The mountain people were so excited someone was documenting their old time traditions and heritage through first-person stories, they kept coming. The second round were as fascinating as the first, so book 2 began to take shape. I worked late into the midnight hour during the week and all day and sometimes all night on weekends. I keep a regular job during the week from 8 to 4 in the public school sector.

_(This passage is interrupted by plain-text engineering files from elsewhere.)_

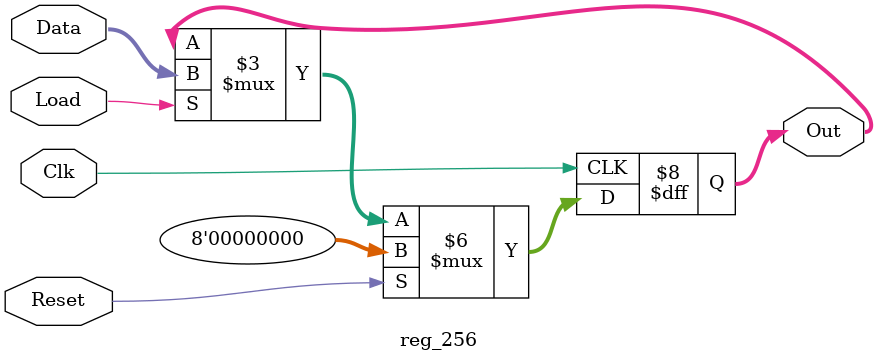
<source format=sv>
module reg_256 #(parameter size = 256)
				(input  logic Clk, Reset, Load,
              input  logic [7:0]  Data,
              output logic [7:0]  Out);

    always_ff @ (posedge Clk)
    begin
	 	 if (Reset)
			  Out <= 0;
		 else if (Load)
			  Out <= Data;
		else
			  Out <= Out;
	end

endmodule

</source>
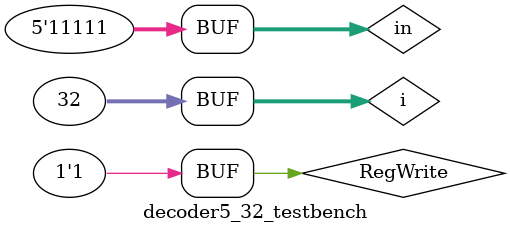
<source format=sv>
`timescale 1ns/10ps
module decoder5_32(out, in, RegWrite);
	output logic [31:0] out;
	input logic [4:0] in;
	logic [3:0] outIntermediate;
	logic [7:0] out31_24, out23_16, out15_8, out7_0;
	input logic RegWrite;
	
	// 2:4 decoder for in[4:3]
	decoder2_4 dec2_4init (.outIntermediate(outIntermediate), .A(in[4]), .B(in[3]));
	
	// initialize 4 3:8 decoders
	decoder3_8 dec3_8init31_24 (.out(out31_24), .C(in[2]), .D(in[1]), .E(in[0]), .enable(outIntermediate[3]));
	decoder3_8 dec3_8init23_16 (.out(out23_16), .C(in[2]), .D(in[1]), .E(in[0]), .enable(outIntermediate[2]));
	decoder3_8 dec3_8init15_8 (.out(out15_8), .C(in[2]), .D(in[1]), .E(in[0]), .enable(outIntermediate[1]));
	decoder3_8 dec3_8init7_0 (.out(out7_0), .C(in[2]), .D(in[1]), .E(in[0]), .enable(outIntermediate[0]));
	
	

	genvar i;
	generate
		for(i = 0; i < 8; i++) begin : gudshit
			and AND1 (out[i+24], out31_24[i], out31_24[i], RegWrite);
			and AND2 (out[i+16], out23_16[i], out23_16[i], RegWrite);
			and AND3 (out[i+8], out15_8[i], out15_8[i], RegWrite);
			and AND4 (out[i+0], out7_0[i], out7_0[i], RegWrite);
		end
	endgenerate

	
		
	
endmodule
//
module decoder5_32_testbench();
	logic [31:0] out;
	logic [4:0] in;
	logic [3:0] outIntermediate;
	logic [7:0] out31_24, out23_16, out15_8, out7_0;
	logic RegWrite;

	decoder5_32 dut (.out(out), .in(in), .RegWrite(RegWrite));
	
	integer i;
	initial begin
		RegWrite = 0;
		for(i = 0; i < 32; i++) begin
			in = i; #100;
		end
		
		RegWrite = 1;
//		integer j;
		for(i = 0; i < 32; i++) begin
			in = i; #100;
		end
	end
//endmodule
	
//	initial begin
//		RegWrite = 0;
//		integer j;
//		for(j = 0; j < 32; j++) begin
//			in = j; #100;
//		end
//	end
endmodule

						
	
	
	
</source>
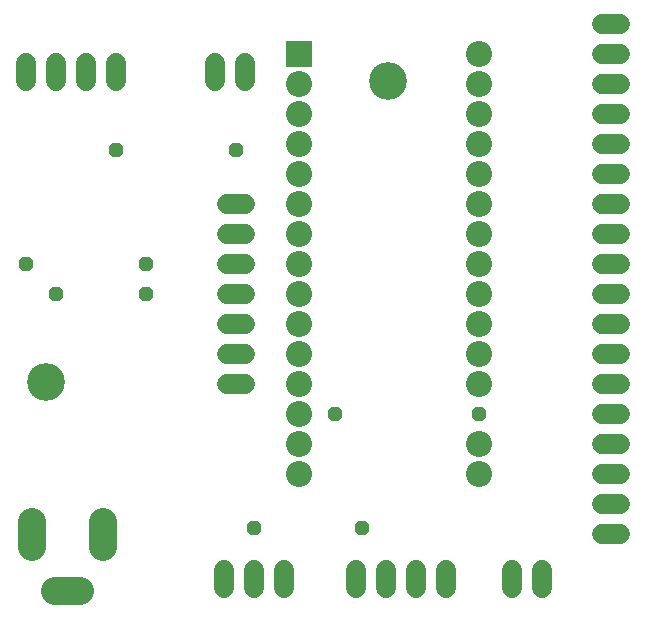
<source format=gbr>
G04 EAGLE Gerber RS-274X export*
G75*
%MOMM*%
%FSLAX34Y34*%
%LPD*%
%INSoldermask Top*%
%IPPOS*%
%AMOC8*
5,1,8,0,0,1.08239X$1,22.5*%
G01*
%ADD10C,3.203200*%
%ADD11R,2.203200X2.203200*%
%ADD12C,2.203200*%
%ADD13C,2.387600*%
%ADD14C,1.727200*%
%ADD15P,1.302332X8X22.500000*%


D10*
X39840Y200000D03*
X330000Y454760D03*
D11*
X254000Y477520D03*
D12*
X254000Y452120D03*
X254000Y426720D03*
X254000Y401320D03*
X254000Y375920D03*
X254000Y350520D03*
X254000Y325120D03*
X254000Y299720D03*
X254000Y274320D03*
X254000Y248920D03*
X254000Y223520D03*
X254000Y198120D03*
X254000Y172720D03*
X254000Y147320D03*
X254000Y121920D03*
X406400Y121920D03*
X406400Y147320D03*
X406400Y198120D03*
X406400Y223520D03*
X406400Y248920D03*
X406400Y274320D03*
X406400Y299720D03*
X406400Y325120D03*
X406400Y350520D03*
X406400Y375920D03*
X406400Y401320D03*
X406400Y426720D03*
X406400Y452120D03*
X406400Y477520D03*
D13*
X69342Y23120D02*
X47498Y23120D01*
X28420Y60198D02*
X28420Y82042D01*
X88420Y82042D02*
X88420Y60198D01*
D14*
X208280Y454660D02*
X208280Y469900D01*
X182880Y469900D02*
X182880Y454660D01*
X434340Y40640D02*
X434340Y25400D01*
X459740Y25400D02*
X459740Y40640D01*
X510540Y452120D02*
X525780Y452120D01*
X525780Y477520D02*
X510540Y477520D01*
X510540Y502920D02*
X525780Y502920D01*
X190500Y40640D02*
X190500Y25400D01*
X215900Y25400D02*
X215900Y40640D01*
X241300Y40640D02*
X241300Y25400D01*
X99060Y454660D02*
X99060Y469900D01*
X73660Y469900D02*
X73660Y454660D01*
X48260Y454660D02*
X48260Y469900D01*
X22860Y469900D02*
X22860Y454660D01*
X510540Y223520D02*
X525780Y223520D01*
X525780Y248920D02*
X510540Y248920D01*
X510540Y274320D02*
X525780Y274320D01*
X525780Y299720D02*
X510540Y299720D01*
X510540Y325120D02*
X525780Y325120D01*
X525780Y350520D02*
X510540Y350520D01*
X510540Y375920D02*
X525780Y375920D01*
X525780Y401320D02*
X510540Y401320D01*
X510540Y426720D02*
X525780Y426720D01*
X208280Y350520D02*
X193040Y350520D01*
X193040Y325120D02*
X208280Y325120D01*
X208280Y299720D02*
X193040Y299720D01*
X193040Y274320D02*
X208280Y274320D01*
X208280Y248920D02*
X193040Y248920D01*
X193040Y223520D02*
X208280Y223520D01*
X208280Y198120D02*
X193040Y198120D01*
X510540Y71120D02*
X525780Y71120D01*
X525780Y96520D02*
X510540Y96520D01*
X510540Y121920D02*
X525780Y121920D01*
X525780Y147320D02*
X510540Y147320D01*
X510540Y172720D02*
X525780Y172720D01*
X525780Y198120D02*
X510540Y198120D01*
X302260Y40640D02*
X302260Y25400D01*
X327660Y25400D02*
X327660Y40640D01*
X353060Y40640D02*
X353060Y25400D01*
X378460Y25400D02*
X378460Y40640D01*
D15*
X200660Y396240D03*
X406400Y172720D03*
X284480Y172720D03*
X99060Y396240D03*
X124460Y299720D03*
X22860Y299720D03*
X215900Y76200D03*
X307340Y76200D03*
X48260Y274320D03*
X124460Y274320D03*
M02*

</source>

Late in December of 05, I was on what I believed to be my final story for book 2, an oral history with Tom and Pat Gish of Whitesburg, Kentucky, owners of the Mountain Eagle Newspaper, then, on January 2, 2006, Sago Mine exploded, 80 miles north of me, killing 12 miners leaving behind a lone survivor who suffered serious injuries. The nation became obsessed with my West Virginia coalminers and Sago. So did I. I turned to Sago, documenting this historical tragedy as it happened, traveling to Sago, photographing everything in my path along the way with a disposable camera, scratching down notes, talking to people connected in my community, keying in news casts. This became my final story. This became my featured story and the lead for the title of the book: Sago Mine Disaster, (Featured Story), Appalachian Coalfield Stories.

Infinity Publishing made it possible for me to publish this special collection of coalfield stories verbatim, uncut, in original format and dialect.